So let me tell you.  It is very similar to kleptomania.  It's a disorder where people feel the urge to not pick up their dog's poop and get a thrill from secretly committing this crime and getting away from it!  I mean why else would they just not pick up their dog's shit?  The usual excuse is they forgot to grab a plastic bag for such an occasion.  Here I present the evidence that it is just a lie, and that they are really going after that thrive of being caught for not picking up the dog poop. 



You see this nice looking garbage can with all these free doggie poopie bags dangling on the side?  They are everywhere in my town.  They are also situated about every 20 steps along the river trail that loops around the town.  So even if someone forgets their special plastic bag, there are thousands of them along the trail free for you to use.  Yet I see dog poop EVERYWHERE!  I mean I understand about the runny ones that you can't possible pick up, but these are as huge as one of those giant wieners.  So really, you can't even say I don't know where my dog just shitted.  People!  Pick up your dog's shit already.  Unless you have a doctor's note saying you suffer from KSDmania, I will so take a photo of you evil poop scatterers and hand them over to the police so they can fine you and send you to do a whole year of community service in which you are ordered to pick up all the scattered dog shit along the town trail.


Note: Kyonskatadiasporamania isn't really a real disorder (but it should be and it's okay that I don't get this disorder named after me but I so totally should get the honor to name it)  Kyon skata diaspora actually means dog shit scatterer in Greek...or what I translated with Google translate.





As for this week's wrap up (phew...I made it through another week):

1) I have just started our packing for the move which will take place this Wednesday.
2) I have invented a new game that I play with my puppy.  It's called "Kill The Mop" game where I fling the mop around and he chases after it like a wolf leaping for that fluffy bunny on the run.

Things I saw this week that I would love to share with everyone!! 

1) One of my macho friends posted this on his facebook page the other day.  True.  But there is a clause that I immediately thought of (and found a photo of).

 But when you are home, you better concern yourself with the opinions of your lioness (unless you want to be one sorry lion).

2) Guess how old this woman is?  49!!!!  Apparently the dermatologists have performed test on her skin-age and confirmed that she has the skin of an 18 year old (she has a killer body too by the way).  For those who are interested in finding out her beauty regimen, check in tomorrow (or when I can get my internet access again after the move).  I'll give you a hint.  It has to do with worms.

3) So apparently mermaid lines are all the rage according to the richter scale for guy sexiness in Asian culture.

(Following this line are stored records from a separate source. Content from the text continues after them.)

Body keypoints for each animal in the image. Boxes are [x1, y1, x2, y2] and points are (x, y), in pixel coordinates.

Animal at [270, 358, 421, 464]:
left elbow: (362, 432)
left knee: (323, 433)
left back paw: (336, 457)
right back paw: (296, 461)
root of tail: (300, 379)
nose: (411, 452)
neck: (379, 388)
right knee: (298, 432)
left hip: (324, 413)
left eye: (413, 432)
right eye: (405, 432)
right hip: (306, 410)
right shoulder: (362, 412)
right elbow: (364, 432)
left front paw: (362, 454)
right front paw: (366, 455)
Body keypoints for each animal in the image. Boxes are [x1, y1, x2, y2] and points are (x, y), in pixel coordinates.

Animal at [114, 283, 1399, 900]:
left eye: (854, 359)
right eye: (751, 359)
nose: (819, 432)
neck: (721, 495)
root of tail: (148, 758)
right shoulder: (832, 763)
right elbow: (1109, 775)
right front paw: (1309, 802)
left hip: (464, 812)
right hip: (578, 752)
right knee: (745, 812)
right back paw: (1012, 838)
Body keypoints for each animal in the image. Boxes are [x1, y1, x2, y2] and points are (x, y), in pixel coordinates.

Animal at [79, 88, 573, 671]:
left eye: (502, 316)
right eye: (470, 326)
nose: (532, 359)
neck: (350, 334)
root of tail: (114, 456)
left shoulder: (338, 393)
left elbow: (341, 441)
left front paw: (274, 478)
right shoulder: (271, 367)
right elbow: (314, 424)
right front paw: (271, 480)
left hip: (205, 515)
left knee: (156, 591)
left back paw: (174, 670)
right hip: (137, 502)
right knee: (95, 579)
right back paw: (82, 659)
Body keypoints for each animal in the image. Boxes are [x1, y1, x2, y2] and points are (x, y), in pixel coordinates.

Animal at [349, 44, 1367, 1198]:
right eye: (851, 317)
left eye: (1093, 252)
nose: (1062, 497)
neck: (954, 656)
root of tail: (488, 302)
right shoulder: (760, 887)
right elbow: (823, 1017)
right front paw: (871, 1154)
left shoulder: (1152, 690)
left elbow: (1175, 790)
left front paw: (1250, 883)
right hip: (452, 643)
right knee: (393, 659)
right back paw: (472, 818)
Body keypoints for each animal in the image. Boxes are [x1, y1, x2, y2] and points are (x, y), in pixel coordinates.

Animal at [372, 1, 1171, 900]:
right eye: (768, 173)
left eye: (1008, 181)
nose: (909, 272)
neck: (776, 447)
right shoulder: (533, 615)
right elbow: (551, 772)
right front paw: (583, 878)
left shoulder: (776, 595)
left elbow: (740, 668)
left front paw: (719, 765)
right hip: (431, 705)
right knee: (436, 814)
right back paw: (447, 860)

What are mermaid lines?  They are the two red lines in the diagram below.  For guys who want these "sexy" lines, you would have to workout like a crazy Olympic athlete to get them.  That or you can just leave the overachieving to the Asians (afterall the Asian guys do need an edge since the scientific community has scarred their credibility with the smallest dick amongst all the races).



4) Bunny sets a great example for guys who are dealing with their girls' period issues.  He brought home my favorite Vanilla cream soda and cheeseburger.  In exchange, no crankiness from me and three dozens of cinnamon buns were made to honor of his good hubbiness.